When UK mainstream mortgage rates jumped last month, a consequence of the financial markets’ reaction to £45bn in unfunded tax cuts, super-rich borrowers saw their rates rise, too. “I have never been as busy as that week fielding enquiries from clients,” says Paul Welch, a broker who runs largemortgageloans.com. He estimates that his clients have about £1bn worth of mortgages coming up for renewal over the next three months. “Large mortgage offers were withdrawn and rates shot up. It was horrendous.” Cohn says events in the UK even had a knock-on effect in the US. “We are seeing rates rising and lenders getting tougher on underwriting,” she observes.
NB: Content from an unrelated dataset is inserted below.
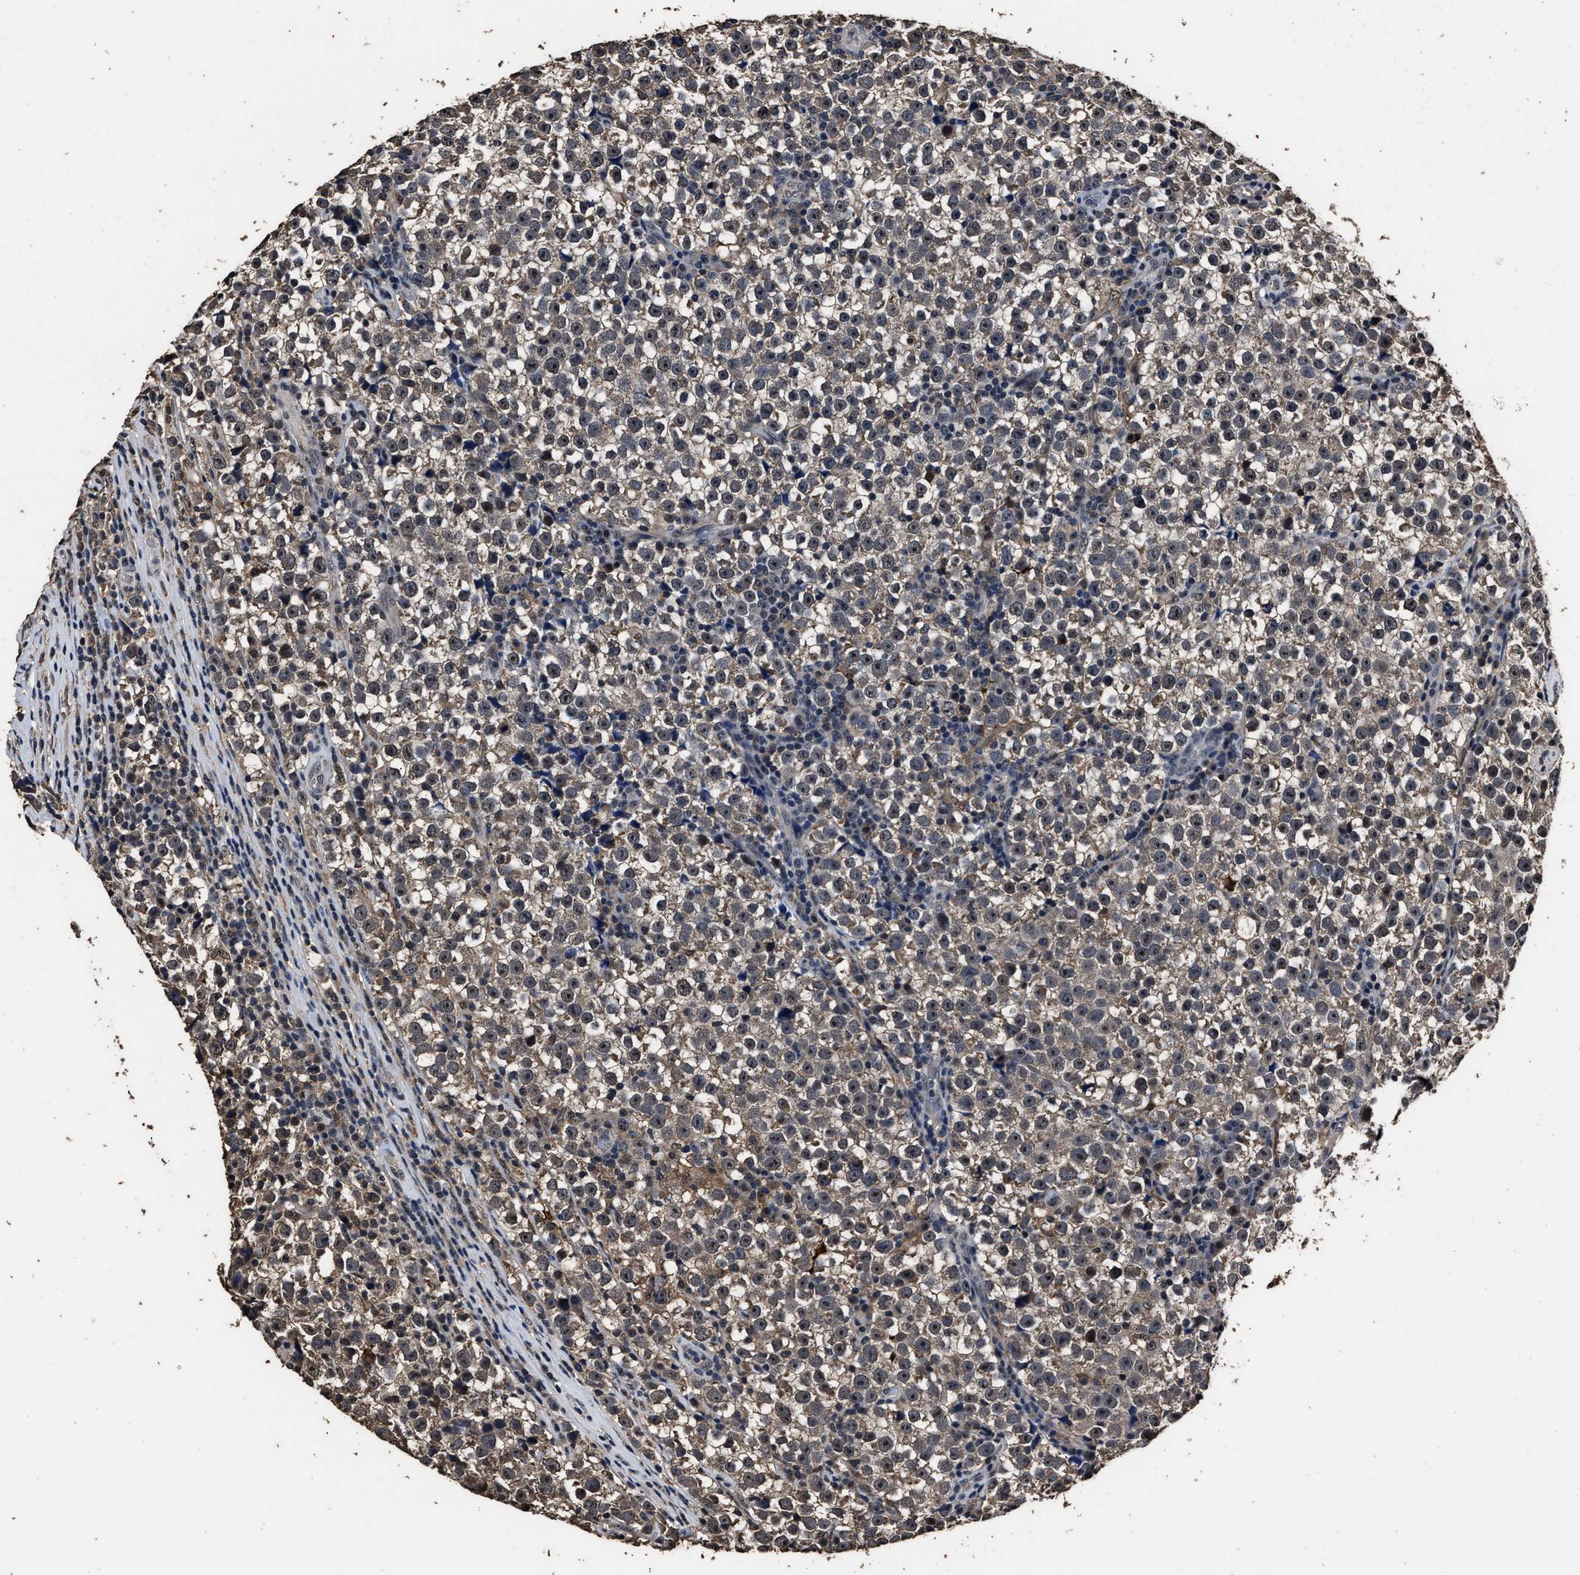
{"staining": {"intensity": "moderate", "quantity": "25%-75%", "location": "cytoplasmic/membranous,nuclear"}, "tissue": "testis cancer", "cell_type": "Tumor cells", "image_type": "cancer", "snomed": [{"axis": "morphology", "description": "Normal tissue, NOS"}, {"axis": "morphology", "description": "Seminoma, NOS"}, {"axis": "topography", "description": "Testis"}], "caption": "Immunohistochemical staining of testis cancer demonstrates medium levels of moderate cytoplasmic/membranous and nuclear expression in about 25%-75% of tumor cells. (DAB (3,3'-diaminobenzidine) IHC, brown staining for protein, blue staining for nuclei).", "gene": "RSBN1L", "patient": {"sex": "male", "age": 43}}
Charlie Hoffman, London-based head of the team that manages HSBC bank’s richest private clients, notes that “as interest rates rise, the gap for arbitrage might [narrow] and clients may think twice”. But the arbitrage between borrowing costs and investment returns is not the only benefit conferred by supersized mortgages — they can also bring tax savings. For example, for the UK’s 62,900 resident non-domiciled individuals only money brought into the country is subject to UK tax. A large mortgage for a UK home purchase can be secured against money or assets held offshore, thus saving tax on money that would otherwise have to be brought into the country to pay for the home. And for those domiciled in the UK, borrowing also reduces the inheritance tax bill for their estate should they die, as the tax is not levied on the mortgaged portion of a home.
In the US, interest payments on home loans can often be offset against investment income on a taxpayer’s annual return. Feinman says that most of his clients recover roughly half of the interest paid on such loans in this way.
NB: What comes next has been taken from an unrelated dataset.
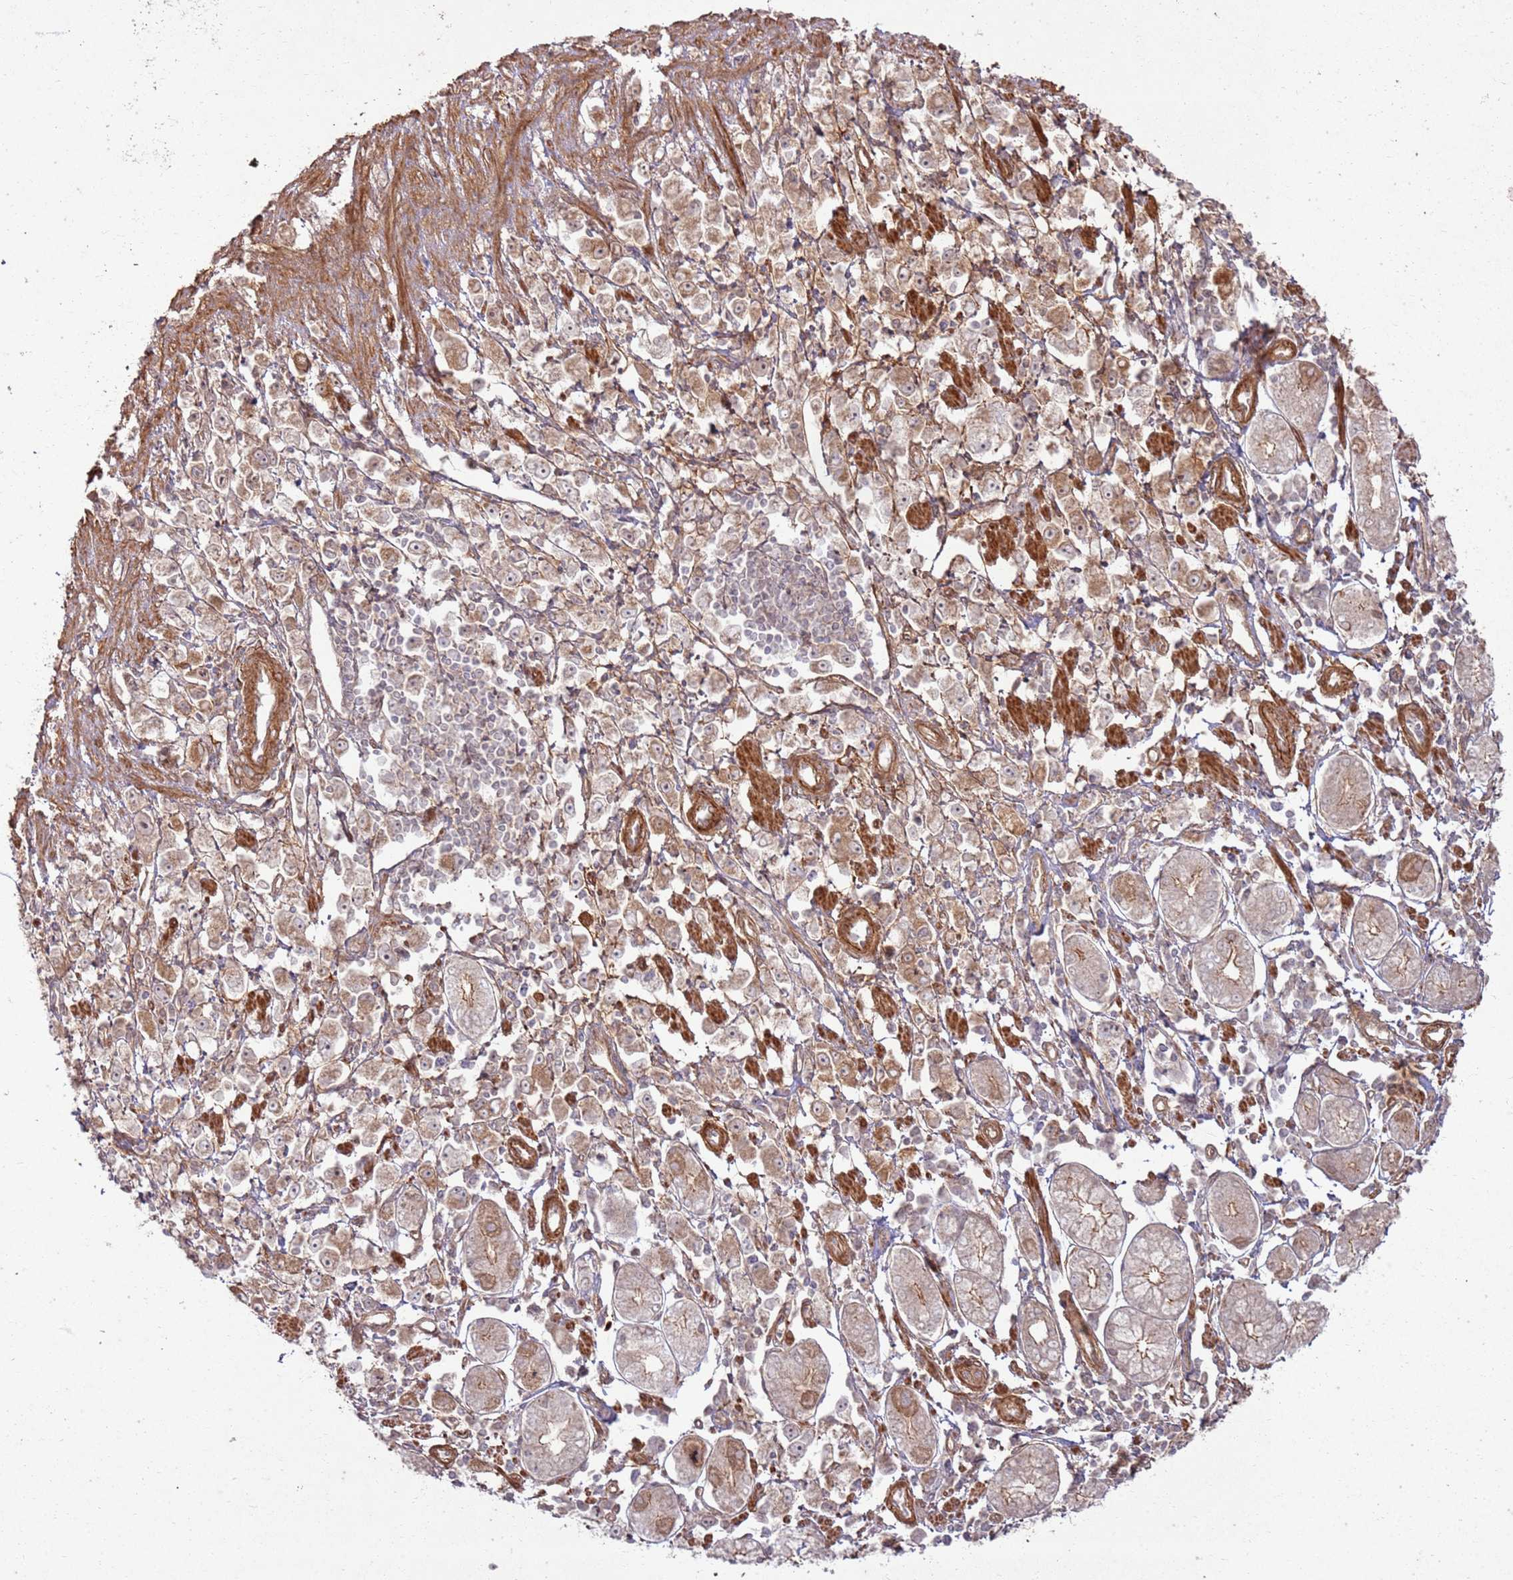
{"staining": {"intensity": "weak", "quantity": ">75%", "location": "cytoplasmic/membranous,nuclear"}, "tissue": "stomach cancer", "cell_type": "Tumor cells", "image_type": "cancer", "snomed": [{"axis": "morphology", "description": "Adenocarcinoma, NOS"}, {"axis": "topography", "description": "Stomach"}], "caption": "Immunohistochemical staining of stomach adenocarcinoma exhibits low levels of weak cytoplasmic/membranous and nuclear protein staining in about >75% of tumor cells. (DAB IHC with brightfield microscopy, high magnification).", "gene": "ZNF623", "patient": {"sex": "female", "age": 59}}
So, even if there is less appetite for them currently, supersized mortgages look here to stay. Roarie Scarisbrick, a London buying agent, says the majority of high-value homes are bought with a mortgage of some kind. “Everybody says they are cash buyers, but it’s extraordinarily rare to see them actually go through and buy with cash,” he says.
The identities of those involved in the priciest home sales — let alone how they are financed — are kept under wraps, but sometimes details seep out. In 2019, a $94mn mansion in Bel Air, Los Angeles, was bought via a company using $58mn of debt. In 2017, The LA Times reported, celebrity couple Jay-Z and Beyoncé bought an LA home for $88mn, using $53mn of debt.